━━━ PAGE EXCERPT ━━━
These mountains of miscellany, some stacked neatly in towering bales and some amassed in great heaps, have become "valuable materials" by edict of the German government. Now workers sort through the stuff as it pours down a conveyor belt; they separate the plastic from the glass, the aluminum from the paper waste. "For us," says a manager at a Berlin waste sorting facility, "the hard part is the 'light fraction'–the plastics and composite paper packaging. We basically have rows of workers separating different package types by hand."

In 1991, riding a wave of waste-avoidance sentiment, Klaus Topfer, Germany's minister of the environment, declared waste a useful resource. The German legislature then approved a law making whoever places a package into commerce responsible for taking it back. Passed on June 12, 1991, the Packaging Ordinance requires manufacturers or retailers to "take back" their packaging or ensure that 80 percent of it is collected rather than thrown out. Then 80 percent of what's collected has to be reused or recycled.

The ordinance covers all packaging, around 150 billion individual packages discarded each year in Germany, about 40 percent of the country's garbage. That translates into 12 million tons of material: yogurt containers, toothpaste tubes, detergent boxes, chip bags, bottles, boxes, pallets, wrappers.

The law would have required every supermarket, every drug store, every auto-parts retailer, every stationery shop to accept customers' garbage. Appalled at the prospect of transforming retailers into waste handlers, consumer-product manufacturers came up with an alternative way to satisfy the law's requirements. They established a consortium–Duales System Deutschland–to collect the packaging waste. To fund the DSD, manufacturers charge themselves for each package sold. Those who pay the fee put a special "green dot" logo on their packages, indicating that consumers should discard them in industry-sponsored collection bins.

The green-dot program costs more than $2.5 billion a year–more than $100 for a household of four, an amount that approaches the taxes or fees already paid for regular waste–collection service. And that money covers collection costs only. It does not include the cost of redesigning packages and changing production systems. Waste Environment Today, a British trade publication, reports that real consumer prices for some packaged products have jumped 13 percent since the take-back law took effect. And one consumer-products manufacturer suggests that set-up costs to meet the take-back requirements come to more than 1 percent of total revenue. Yet even though the DSD handles virtually all packaging waste, municipal waste collection costs have declined only slightly.

Germany's experiment has captured the imaginations of recycling advocates throughout the world. "The German concept," says one commentator in BioCycle magazine, "has totally swept Europe." The take-back idea has also gained favor in the United States. The Recycling Advisory Council, an arm of the National Recycling Coalition funded partly by the EPA, included the concept in a list of recommended recycling policies for the United States. And in 1992 Sen. Max Baucus (D-Mont.), chairman of the Environment and Public Works Committee, drafted a bill patterned after the German ordinance. Although the bill did not come to a vote that year, Baucus is likely to resurrect it in future legislation.

"If recycling is going to survive and even prosper, we will need to do more–much more," Baucus told a meeting of the U.S. Conference of Mayors and the National Association of Counties last year. "The cornerstone of my strategy rests on the principle that I call manufacturers' responsibility for the lifecycle of a product….Anyone who sells a product should also be responsible for the product when it becomes waste." President Clinton seems sympathetic to this argument. During his campaign he said, "I would support a market-based system to make manufacturers and importers pay more of the cost of disposing of the goods they produce."
━━━ EXERCISE INPUT ━━━
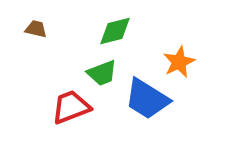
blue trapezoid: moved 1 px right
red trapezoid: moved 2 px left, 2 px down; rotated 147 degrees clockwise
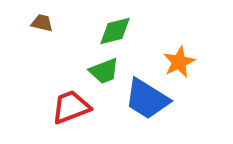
brown trapezoid: moved 6 px right, 6 px up
green trapezoid: moved 2 px right, 2 px up
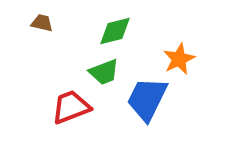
orange star: moved 3 px up
green trapezoid: moved 1 px down
blue trapezoid: rotated 84 degrees clockwise
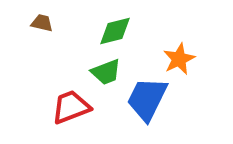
green trapezoid: moved 2 px right
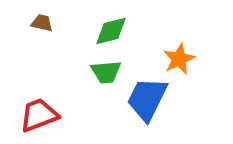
green diamond: moved 4 px left
green trapezoid: rotated 16 degrees clockwise
red trapezoid: moved 32 px left, 8 px down
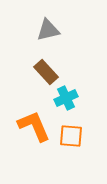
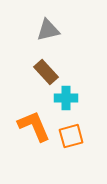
cyan cross: rotated 25 degrees clockwise
orange square: rotated 20 degrees counterclockwise
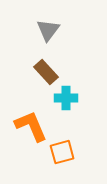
gray triangle: rotated 40 degrees counterclockwise
orange L-shape: moved 3 px left
orange square: moved 9 px left, 16 px down
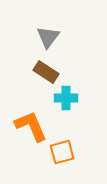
gray triangle: moved 7 px down
brown rectangle: rotated 15 degrees counterclockwise
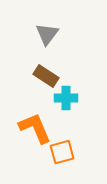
gray triangle: moved 1 px left, 3 px up
brown rectangle: moved 4 px down
orange L-shape: moved 4 px right, 2 px down
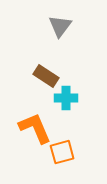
gray triangle: moved 13 px right, 8 px up
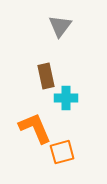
brown rectangle: rotated 45 degrees clockwise
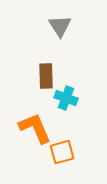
gray triangle: rotated 10 degrees counterclockwise
brown rectangle: rotated 10 degrees clockwise
cyan cross: rotated 20 degrees clockwise
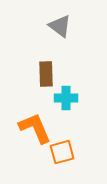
gray triangle: rotated 20 degrees counterclockwise
brown rectangle: moved 2 px up
cyan cross: rotated 20 degrees counterclockwise
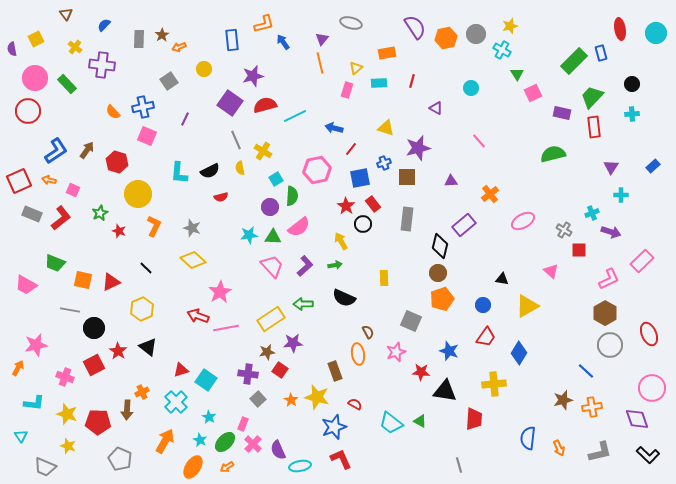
━━━
> PROBLEMS AND TASKS
• 1. Answer these questions from the packaging article.
(a) On what date was the Packaging Ordinance passed?
(b) What logo do manufacturers who pay the fee put on their packages?
(c) How much does the green-dot program cost each year?
• 2. Extract the lines of the rows from their start through the line that contains "green trapezoid: moved 2 px right, 2 px up", copying each one exactly. Leave out the picture lines.

> ANSWERS TO THE EXERCISES
• 1.
(a) June 12, 1991
(b) A special "green dot" logo
(c) More than $2.5 billion

• 2.
blue trapezoid: moved 1 px right
red trapezoid: moved 2 px left, 2 px down; rotated 147 degrees clockwise
brown trapezoid: moved 6 px right, 6 px up
green trapezoid: moved 2 px right, 2 px up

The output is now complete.